■ ACTIVITY ■
The records underneath are to be repeated exactly, with the pictures left out.

■ EXTRACTED DATA ■

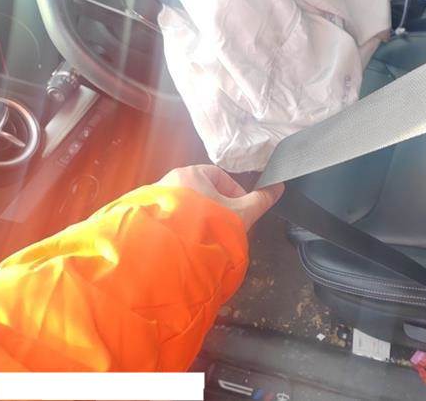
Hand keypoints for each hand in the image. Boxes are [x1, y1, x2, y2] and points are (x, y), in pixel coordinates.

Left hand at [156, 165, 283, 229]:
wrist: (170, 252)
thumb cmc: (208, 225)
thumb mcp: (241, 213)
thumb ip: (260, 200)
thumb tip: (278, 187)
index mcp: (191, 173)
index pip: (219, 176)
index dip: (234, 192)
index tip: (239, 210)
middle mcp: (169, 180)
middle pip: (201, 190)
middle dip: (216, 207)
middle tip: (226, 224)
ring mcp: (155, 199)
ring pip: (185, 204)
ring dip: (199, 217)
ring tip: (208, 235)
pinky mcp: (147, 216)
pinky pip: (170, 217)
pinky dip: (182, 226)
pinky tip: (190, 241)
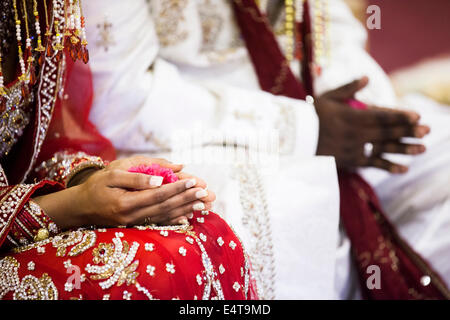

■ RESULT ■
Hand keypoints for each hand in the image. Boxes are [x1, y1, x2, y2] and points are (x, y), in pixel coordinates.

Left hand at [156, 165, 283, 229]:
wrist: (170, 252)
thumb cmc: (208, 225)
thumb mcp: (241, 213)
thumb ip: (260, 200)
thumb tip: (278, 187)
index mcp: (191, 173)
index pip: (219, 176)
index dip: (234, 192)
index tip: (239, 210)
middle mcp: (169, 180)
middle pip: (201, 190)
middle dip: (216, 207)
middle tip: (226, 224)
ring mcp: (155, 199)
ring pip: (185, 204)
ring dip: (199, 217)
ring tip: (208, 235)
pinky mcp: (147, 216)
pinky pip: (170, 217)
pinky dip: (182, 226)
pinky tip: (190, 241)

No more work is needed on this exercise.